TA: Were there any surprises? Did anything turn out completely different to what you expected?
LBØ: Everything turned out completely different than what I was imagining on the plane to Helsinki. I guess this happened because I had to toss my sketches, but also because I did not have much time to stop and reflect in the making. I decided to leave that part out of the process and deal with it in the end. I had to trust my instinct and just let things appear in order to manage to create. For instance, I was kind of weirded out when Goofy appeared, wondering where he came from! But then I just went with it and the figurines in Status Delirious came one after the other. This approach I applied in the face of installing as well.
TA: Did any parts of the idea come from the specific place of Suomenlinna?
LBØ: I guess the fact that the island was so quiet and dark after sunset influenced the main title of the exhibition. I could see the sky quite clearly since there is not much noise from city light. Whenever I am reminded of the immense and infinite universe I freak out and feel safe at the same time. This feeling I relate to the state of solitude.

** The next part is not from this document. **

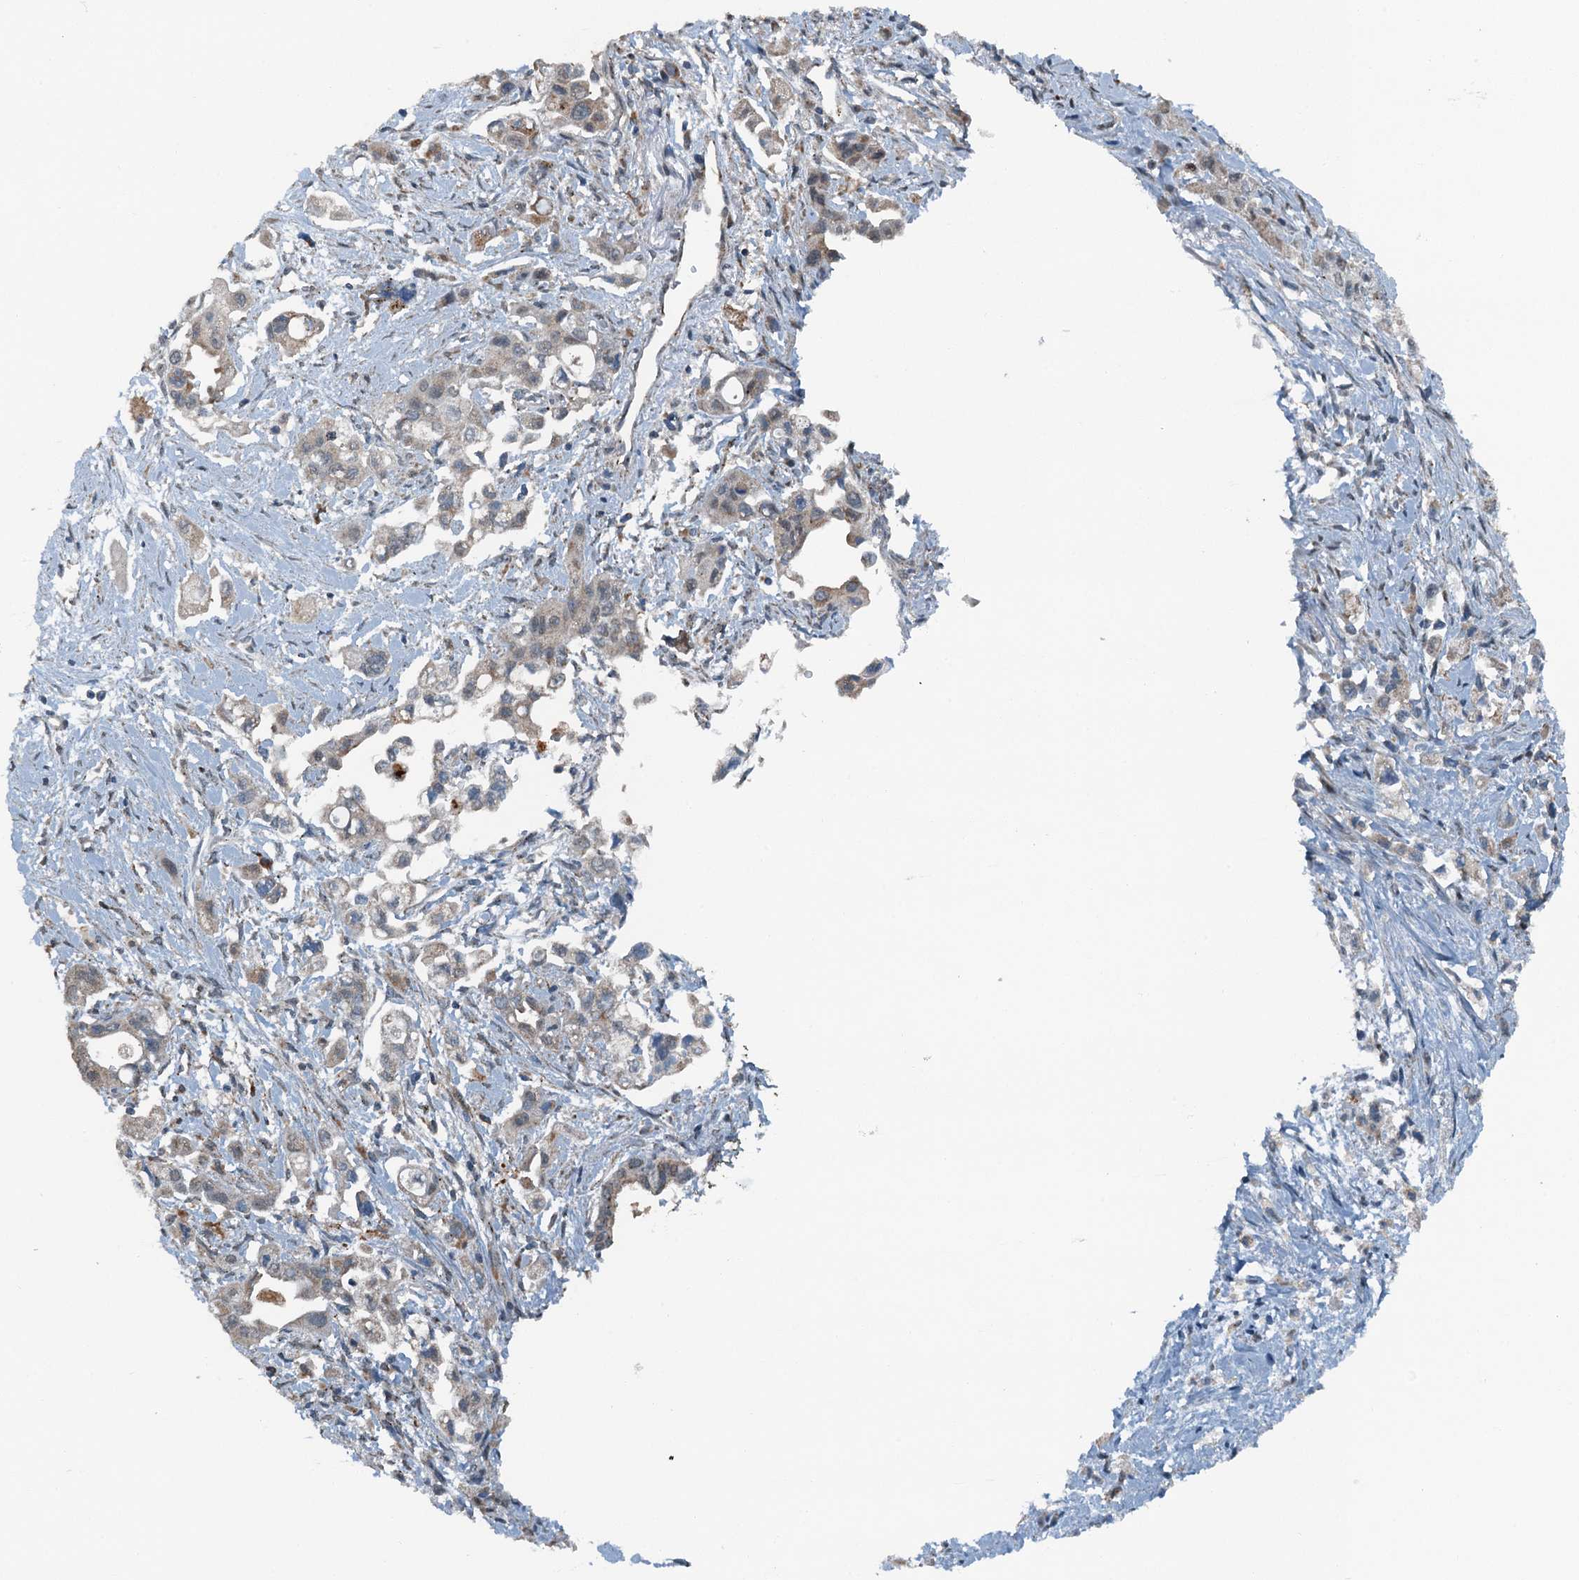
{"staining": {"intensity": "weak", "quantity": "<25%", "location": "cytoplasmic/membranous"}, "tissue": "pancreatic cancer", "cell_type": "Tumor cells", "image_type": "cancer", "snomed": [{"axis": "morphology", "description": "Adenocarcinoma, NOS"}, {"axis": "topography", "description": "Pancreas"}], "caption": "Immunohistochemistry (IHC) of pancreatic cancer (adenocarcinoma) exhibits no positivity in tumor cells.", "gene": "BMERB1", "patient": {"sex": "female", "age": 66}}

TA: Did you learn anything about yourself through the process?
LBØ: I got more in contact with a subconscious level of working, to neglect my upper thoughts- or how to put it- to force my self to be better at trusting my instincts when working.
TA: Where do you go from here? Are there any ideas from Soliloquy that you wish to develop further?
LBØ: I don’t know yet about specific ideas, but I will definitely work more with ceramics. I aim to create my artwork in dialogue with the material instead of executing an explicit plan or idea. I tend to repeat ideas or forms again and again with different outputs, and consider all my work to be an enduring line of intentions. I guess I relate more to eastern ideas of time perception were my works are continuously circling around each other, instead of in a straight line.